Poss's scorpionfish
- Conservation status: Least Concern (IUCN 3.1)

Scientific classification
- Kingdom: Animalia
- Phylum: Chordata
- Class: Actinopterygii
- Order: Perciformes
- Family: Scorpaenidae
- Genus: Scorpaenopsis
- Species: S. possi
- Binomial name: Scorpaenopsis possi J. E. Randall & Eschmeyer, 2001

= Poss's scorpionfish =

- Authority: J. E. Randall & Eschmeyer, 2001
- Conservation status: LC

Species of fish

Poss's scorpionfish (Scorpaenopsis possi) is a species of venomous marine ray-finned fish belonging to the family Scorpaenidae, the scorpionfishes. It is found in the Indo-Pacific region. It occasionally makes its way into the aquarium trade.

==Taxonomy==
Poss's scorpionfish was first formally described in 2001 by the American ichthyologists John E. Randall and William N. Eschmeyer with the type locality given as Pitcairn Island. The specific name honours the American ichthyologist Stuart G. Poss.

==Description==
Poss's scorpionfish has a large head, large eyes and large pectoral fins the snout is shorter than that of other scorpionfish species. There are either no cirri above the eyes, or those that are present are markedly smaller than the eye. There are 12 spines and 9 soft rays in the dorsal fin and 3 spines and 5 soft rays in the anal fin. There is a pretympanic spine, no other species of Scorpaenopsis scorpionfish has this feature, this is connected by a low ridge to the postocular spine, a feature absent in juveniles. This species is quite fifficult to identify and is similar to other Scorpaenopsis scorpionfishes when observed in the wild. Thetassels on the lower jaw are shorter and finer, it has large scales with 43-50 scales along the lateral line. It frequently shows a white patch underneath and to the frontof the eye as well as a dark triangular patch below eye. This species attains a naximum published standard length of 19.4 cm.

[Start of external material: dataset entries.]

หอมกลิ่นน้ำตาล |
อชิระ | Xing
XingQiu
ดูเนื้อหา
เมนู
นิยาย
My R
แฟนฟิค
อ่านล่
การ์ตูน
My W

==Distribution and habitat==
Poss's scorpionfish has a wide Indo-Pacific distribution. It is found along the coast of eastern Africa from the Gulf of Suez to South Africa, the islands of the western Indian Ocean, the Maldives and Laccadive Islands, the islands of the eastern Andaman Sea, through Indonesia east to French Polynesia and north to Japan. It is absent from the southwestern Pacific and Fiji where it is replaced by S. eschmeyeri. This species is found at depths between 2 and 55 m on rock or coral substrates.

==Biology==
Poss's scorpionfish is an ambush predator that waits for smaller fishes to come into reach. They are typically solitary. This species has venomous spines in its fins.